А Юлия продолжала щебетать.
— Ты так и будешь стоять у двери? Сколько лет прошло, а ты все ещё меня боишься?
— Я не боюсь тебя, Юлия, я лишь хочу знать, что тебе от меня нужно? Только, пожалуйста, без намеков, конкретно…
— Мне кажется, Янек, ты чего-то не понимаешь. Мне от тебя ничего не нужно. Зато от меня ты можешь получить очень многое…
— Я ничего от тебя не хочу.
— Но почему?! Разве я не красива? Помнится, в замке ты называл меня царицей…
— Мне тогда было восемнадцать лет.
— Ах, как это нехорошо, напоминать о моем возрасте.
— Прости, я хотел лишь сказать, что теперь нас разделяет целая жизнь. У меня есть жена, у тебя — любящий муж.
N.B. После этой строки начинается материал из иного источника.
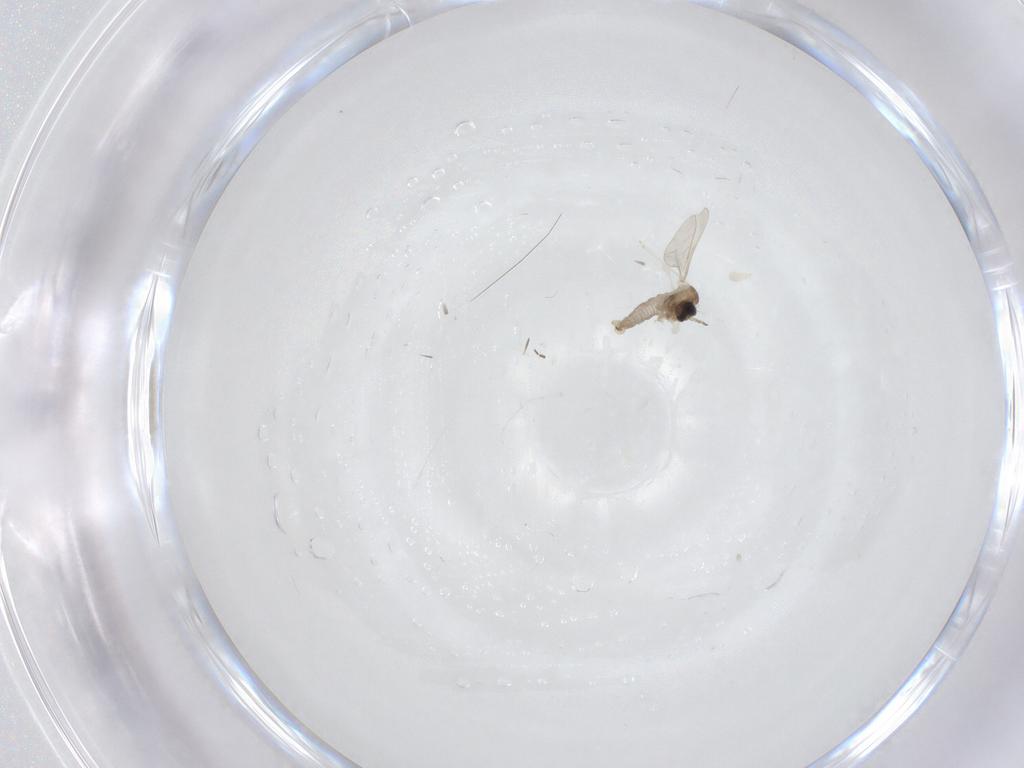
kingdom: Animalia
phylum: Arthropoda
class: Insecta
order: Diptera
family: Cecidomyiidae
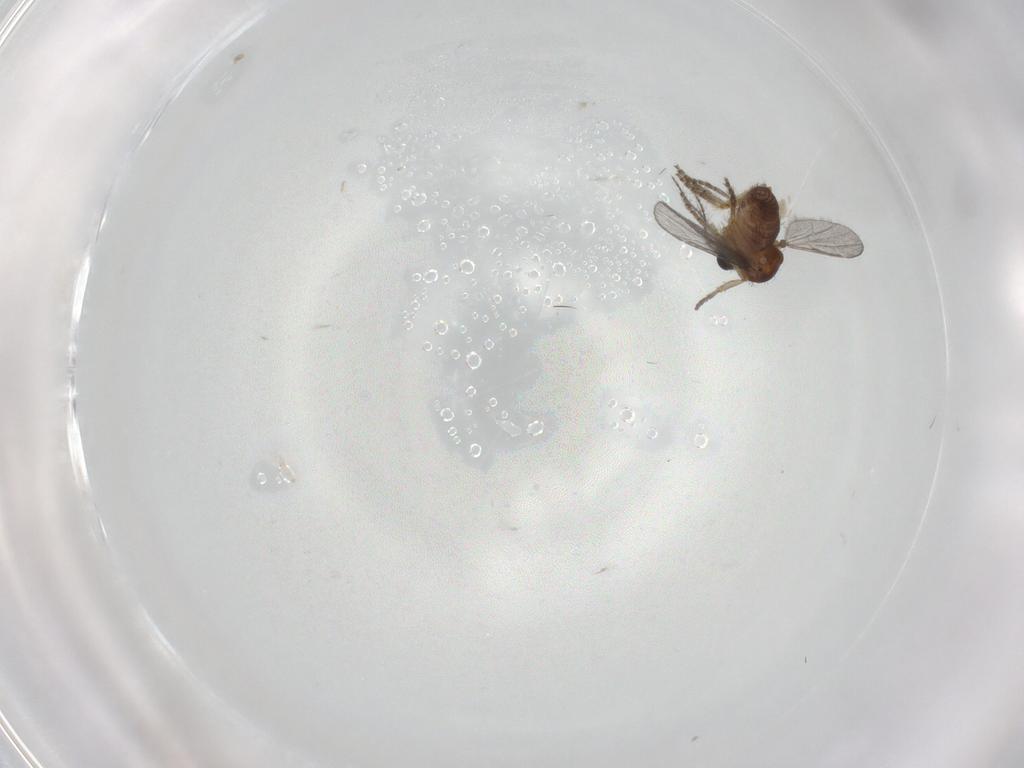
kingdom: Animalia
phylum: Arthropoda
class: Insecta
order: Diptera
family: Ceratopogonidae
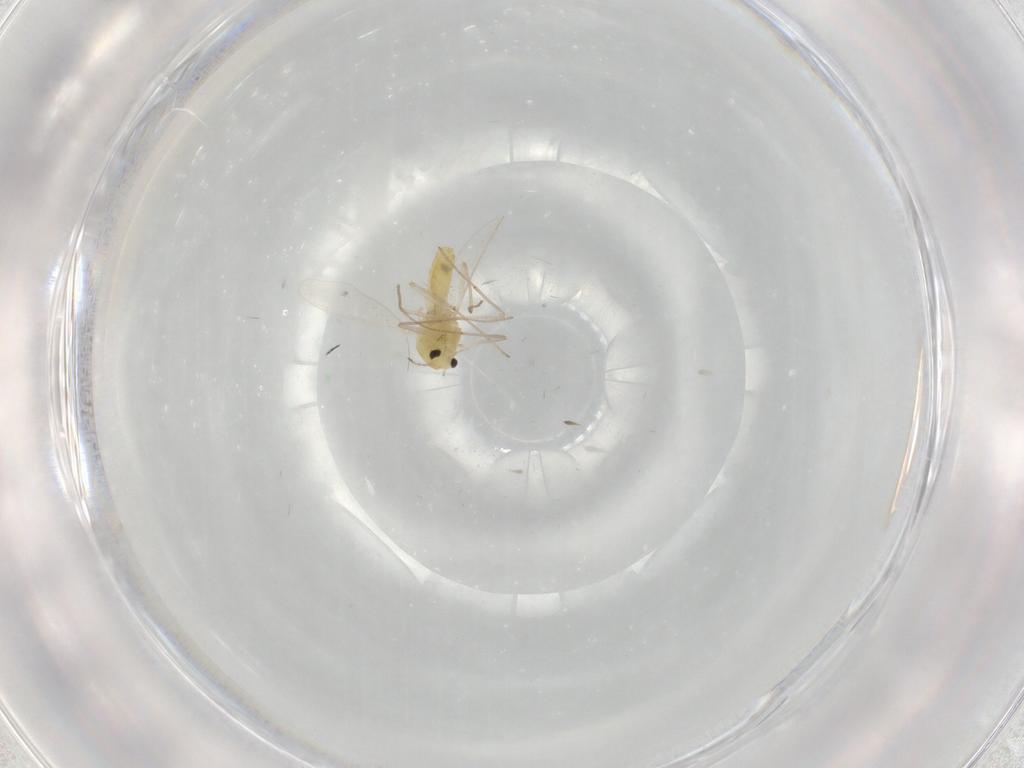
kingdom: Animalia
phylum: Arthropoda
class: Insecta
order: Diptera
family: Chironomidae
— Любящий — ещё не значит любимый.
— Но это уж не мне решать, кто у тебя любимый. Скажи ему об этом, вернись в лагерь. Насколько я знаю, тебе осталось совсем немного…
— Дурак ты, Поплавский, и всегда был дураком. Тогда, в нашем замке…
— Это был не ваш замок.
— Какая разница! Ты мог познакомиться со своим родным дедом, жить в богатстве и знатности, а вместо этого принял сторону неизвестного тебе Головина. Ты считаешь, он был лучше?
По голосу Поплавского Аполлон понял, что тот взволнован словами Юлии.
— Это правда? Тот мужчина, который назвал меня именем отца, был моим дедом?
— Именно, твоим дедом! Теперь понял, как важно вовремя оказаться на нужной стороне? Ты знаешь Ковалева, этого плюгавого майора, который и майором-то стал потому, что организовал донос на своих товарищей. А сколько смертей на его совести! Неужели ты будешь охранять его честь, вместо того чтобы бежать со мной на свободу?
— Если я соберусь бежать, то уж прости, Юлия, не с тобой.
— Тогда ты умрешь, Ян Поплавский, женщины из рода Беков не прощают оскорблений…
Дальше Аполлон не стал слушать и с пистолетом в руке побежал по лестнице. Он оттолкнул с дороги несколько удивленного Арнольда и уже не думал о том, как грохочут на ступеньках его сапоги.
Ударом ноги он распахнул дверь, и в ту же минуту раздался выстрел. Аполлон не сразу понял, что выстрелили в него, что он ранен, но увидел горящие торжеством и мстительным удовольствием глаза Юлии, её палец, снова и снова давящий на курок, и тоже выстрелил в нее.
Он и не глядя знал, что попал ей точно в сердце.